[Linuxarm] Re: [RFC PATCH v4 3/3] scheduler: Add cluster scheduler level for x86

9 Mar 2021

...
-----Original Message-----
From: Tim Chen [mailto:tim.c.chen@linux.intel.com]
Sent: Thursday, March 4, 2021 7:34 AM
To: Peter Zijlstra <peterz@infradead.org>; Song Bao Hua (Barry Song)
<song.bao.hua@hisilicon.com>
Cc: catalin.marinas@arm.com; will@kernel.org; rjw@rjwysocki.net;
vincent.guittot@linaro.org; bp@alien8.de; tglx@linutronix.de;
mingo@redhat.com; lenb@kernel.org; dietmar.eggemann@arm.com;
rostedt@goodmis.org; bsegall@google.com; mgorman@suse.de;
msys.mizuma@gmail.com; valentin.schneider@arm.com;
gregkh@linuxfoundation.org; Jonathan Cameron <jonathan.cameron@huawei.com>;
juri.lelli@redhat.com; mark.rutland@arm.com; sudeep.holla@arm.com;
aubrey.li@linux.intel.com; linux-arm-kernel@lists.infradead.org;
linux-kernel@vger.kernel.org; linux-acpi@vger.kernel.org; x86@kernel.org;
xuwei (O) <xuwei5@huawei.com>; Zengtao (B) <prime.zeng@hisilicon.com>;
guodong.xu@linaro.org; yangyicong <yangyicong@huawei.com>; Liguozhu (Kenneth)
<liguozhu@hisilicon.com>; linuxarm@openeuler.org; hpa@zytor.com
Subject: [Linuxarm] Re: [RFC PATCH v4 3/3] scheduler: Add cluster scheduler
level for x86
On 3/2/21 2:30 AM, Peter Zijlstra wrote:
...
On Tue, Mar 02, 2021 at 11:59:40AM +1300, Barry Song wrote:
...
From: Tim Chen <tim.c.chen@linux.intel.com>
There are x86 CPU architectures (e.g. Jacobsville) where L2 cahce
is shared among a cluster of cores instead of being exclusive
to one single core.
Isn't that most atoms one way or another? Tremont seems to have it per 4
cores, but earlier it was per 2 cores.
Yes, older Atoms have 2 cores sharing L2.  I probably should
rephrase my comments to not leave the impression that sharing
L2 among cores is new for Atoms.
Tremont based Atom CPUs increases the possible load imbalance more
with 4 cores per L2 instead of 2.  And also with more overall cores on a die,
the
chance increases for packing running tasks on a few clusters while leaving
others empty on light/medium loaded systems.  We did see
this effect on Jacobsville.
So load balancing between the L2 clusters is more
useful on Tremont based Atom CPUs compared to the older Atoms.
It seems sensible the more CPU we get in the cluster, the more
we need the kernel to be aware of its existence.
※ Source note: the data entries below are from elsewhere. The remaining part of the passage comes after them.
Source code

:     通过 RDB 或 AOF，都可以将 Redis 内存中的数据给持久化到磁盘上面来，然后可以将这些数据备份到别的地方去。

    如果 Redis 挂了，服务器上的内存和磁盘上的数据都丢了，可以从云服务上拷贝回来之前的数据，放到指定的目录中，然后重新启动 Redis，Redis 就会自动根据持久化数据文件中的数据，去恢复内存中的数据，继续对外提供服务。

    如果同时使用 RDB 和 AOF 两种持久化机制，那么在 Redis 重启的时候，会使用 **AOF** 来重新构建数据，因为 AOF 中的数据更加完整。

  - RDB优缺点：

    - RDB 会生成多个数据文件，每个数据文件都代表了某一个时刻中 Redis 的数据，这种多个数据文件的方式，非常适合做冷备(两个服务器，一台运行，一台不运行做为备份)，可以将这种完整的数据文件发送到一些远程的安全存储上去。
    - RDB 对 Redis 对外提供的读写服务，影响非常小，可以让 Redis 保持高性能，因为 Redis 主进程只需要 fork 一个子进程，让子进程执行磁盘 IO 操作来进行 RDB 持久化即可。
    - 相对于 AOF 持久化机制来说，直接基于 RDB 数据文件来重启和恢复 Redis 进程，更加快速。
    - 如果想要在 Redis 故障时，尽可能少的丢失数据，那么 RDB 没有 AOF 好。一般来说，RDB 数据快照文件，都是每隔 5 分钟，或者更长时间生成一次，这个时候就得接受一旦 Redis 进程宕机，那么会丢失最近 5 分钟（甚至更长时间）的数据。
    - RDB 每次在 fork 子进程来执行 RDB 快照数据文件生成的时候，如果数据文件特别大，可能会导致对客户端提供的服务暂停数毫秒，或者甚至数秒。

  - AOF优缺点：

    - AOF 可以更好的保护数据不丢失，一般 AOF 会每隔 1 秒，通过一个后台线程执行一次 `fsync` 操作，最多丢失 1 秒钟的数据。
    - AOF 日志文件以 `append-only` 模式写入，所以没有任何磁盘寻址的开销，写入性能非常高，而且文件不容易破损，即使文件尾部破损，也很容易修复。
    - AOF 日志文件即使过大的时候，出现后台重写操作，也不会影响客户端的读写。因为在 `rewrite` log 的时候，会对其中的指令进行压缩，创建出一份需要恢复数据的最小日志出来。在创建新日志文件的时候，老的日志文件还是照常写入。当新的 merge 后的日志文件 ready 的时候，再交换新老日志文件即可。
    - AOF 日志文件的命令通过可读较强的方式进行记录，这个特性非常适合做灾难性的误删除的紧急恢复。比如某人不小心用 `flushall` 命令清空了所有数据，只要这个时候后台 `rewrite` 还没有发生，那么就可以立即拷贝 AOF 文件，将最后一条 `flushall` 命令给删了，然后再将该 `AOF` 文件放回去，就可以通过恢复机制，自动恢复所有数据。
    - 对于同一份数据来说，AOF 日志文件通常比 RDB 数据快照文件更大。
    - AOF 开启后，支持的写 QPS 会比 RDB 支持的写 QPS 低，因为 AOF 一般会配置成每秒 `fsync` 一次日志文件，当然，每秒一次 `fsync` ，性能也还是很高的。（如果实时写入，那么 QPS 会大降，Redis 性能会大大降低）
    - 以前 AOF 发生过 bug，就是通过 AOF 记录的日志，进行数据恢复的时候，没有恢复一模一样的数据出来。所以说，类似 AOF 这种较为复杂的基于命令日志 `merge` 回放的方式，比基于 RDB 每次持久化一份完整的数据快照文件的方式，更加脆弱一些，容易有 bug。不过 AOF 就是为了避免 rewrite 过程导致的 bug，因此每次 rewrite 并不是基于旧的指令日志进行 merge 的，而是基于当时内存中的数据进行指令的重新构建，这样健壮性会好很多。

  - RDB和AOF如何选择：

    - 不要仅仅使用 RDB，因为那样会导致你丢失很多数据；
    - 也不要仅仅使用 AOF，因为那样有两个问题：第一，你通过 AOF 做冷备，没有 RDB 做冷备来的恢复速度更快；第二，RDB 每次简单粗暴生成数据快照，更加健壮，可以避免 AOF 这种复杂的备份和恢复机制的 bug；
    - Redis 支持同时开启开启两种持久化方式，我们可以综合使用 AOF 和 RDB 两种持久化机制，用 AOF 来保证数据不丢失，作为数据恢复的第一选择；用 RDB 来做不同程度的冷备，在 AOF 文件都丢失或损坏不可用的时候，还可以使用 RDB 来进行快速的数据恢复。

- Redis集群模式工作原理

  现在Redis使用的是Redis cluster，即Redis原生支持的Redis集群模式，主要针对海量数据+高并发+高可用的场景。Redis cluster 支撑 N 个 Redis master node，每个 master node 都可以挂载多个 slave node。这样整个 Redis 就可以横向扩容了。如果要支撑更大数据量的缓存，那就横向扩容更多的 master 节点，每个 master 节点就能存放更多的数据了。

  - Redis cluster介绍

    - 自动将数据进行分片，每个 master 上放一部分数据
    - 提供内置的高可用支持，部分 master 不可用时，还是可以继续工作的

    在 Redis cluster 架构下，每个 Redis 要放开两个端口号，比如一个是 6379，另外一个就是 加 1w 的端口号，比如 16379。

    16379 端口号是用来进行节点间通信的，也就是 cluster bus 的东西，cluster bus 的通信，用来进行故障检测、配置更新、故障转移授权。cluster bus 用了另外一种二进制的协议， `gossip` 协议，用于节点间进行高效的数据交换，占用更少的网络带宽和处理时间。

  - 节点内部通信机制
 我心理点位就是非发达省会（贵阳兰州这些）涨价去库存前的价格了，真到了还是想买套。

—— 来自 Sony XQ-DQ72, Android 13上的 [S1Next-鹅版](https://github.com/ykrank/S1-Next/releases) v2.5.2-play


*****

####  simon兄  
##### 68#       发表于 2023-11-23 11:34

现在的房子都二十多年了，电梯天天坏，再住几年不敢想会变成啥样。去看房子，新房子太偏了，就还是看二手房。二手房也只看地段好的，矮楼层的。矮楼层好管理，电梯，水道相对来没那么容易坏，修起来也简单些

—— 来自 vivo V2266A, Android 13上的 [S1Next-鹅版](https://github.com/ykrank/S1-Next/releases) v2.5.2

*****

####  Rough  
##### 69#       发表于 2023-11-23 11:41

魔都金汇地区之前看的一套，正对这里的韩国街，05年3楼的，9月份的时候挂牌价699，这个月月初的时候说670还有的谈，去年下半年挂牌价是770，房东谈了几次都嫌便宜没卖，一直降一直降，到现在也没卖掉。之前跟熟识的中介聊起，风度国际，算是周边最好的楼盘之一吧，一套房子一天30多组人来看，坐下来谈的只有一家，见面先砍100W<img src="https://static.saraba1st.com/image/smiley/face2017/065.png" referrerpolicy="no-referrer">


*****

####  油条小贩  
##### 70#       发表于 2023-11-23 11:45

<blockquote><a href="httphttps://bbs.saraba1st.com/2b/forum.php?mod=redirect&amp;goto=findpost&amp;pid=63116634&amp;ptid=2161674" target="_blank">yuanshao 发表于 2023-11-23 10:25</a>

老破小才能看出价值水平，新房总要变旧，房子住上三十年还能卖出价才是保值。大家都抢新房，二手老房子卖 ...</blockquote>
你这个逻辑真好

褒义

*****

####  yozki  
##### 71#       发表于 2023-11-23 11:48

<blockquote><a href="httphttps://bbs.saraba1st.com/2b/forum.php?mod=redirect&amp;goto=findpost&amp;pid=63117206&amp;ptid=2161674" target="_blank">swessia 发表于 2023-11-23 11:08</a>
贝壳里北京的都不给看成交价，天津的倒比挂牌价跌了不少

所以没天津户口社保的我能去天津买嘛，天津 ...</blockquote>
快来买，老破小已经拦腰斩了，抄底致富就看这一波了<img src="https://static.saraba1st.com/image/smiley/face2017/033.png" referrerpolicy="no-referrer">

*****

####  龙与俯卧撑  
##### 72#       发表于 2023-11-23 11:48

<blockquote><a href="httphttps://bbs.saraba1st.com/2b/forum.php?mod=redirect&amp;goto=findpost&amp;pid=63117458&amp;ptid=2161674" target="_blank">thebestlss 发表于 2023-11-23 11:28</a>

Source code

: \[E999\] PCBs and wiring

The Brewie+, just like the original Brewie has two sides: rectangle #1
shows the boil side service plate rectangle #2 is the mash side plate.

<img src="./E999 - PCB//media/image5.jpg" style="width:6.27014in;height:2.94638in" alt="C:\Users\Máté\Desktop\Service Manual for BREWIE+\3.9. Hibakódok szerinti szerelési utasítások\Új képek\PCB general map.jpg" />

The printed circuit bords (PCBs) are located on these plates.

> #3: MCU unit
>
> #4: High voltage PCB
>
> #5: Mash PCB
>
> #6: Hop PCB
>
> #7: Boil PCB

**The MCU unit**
Tim, it is possible for you to bring up the cpu_cluster_mask and
cluster_sibling for x86 so that the topology can be represented
in sysfs and be used by scheduler? It seems your patch lacks this
part.

BTW, I wonder if x86 can do some improvement on your KMP_AFFINITY
by leveraging the cluster topology level.
https://software.intel.com/content/www/us/en/develop/documentation/cpp-compi...

KMP_AFFINITY has thread affinity modes like compact and scatter,
it seems this "compact" and "scatter" can also use the cluster
information as you see we are also struggling with the "compact"
and "scatter" issues here in this patchset :-)

Thanks
Barry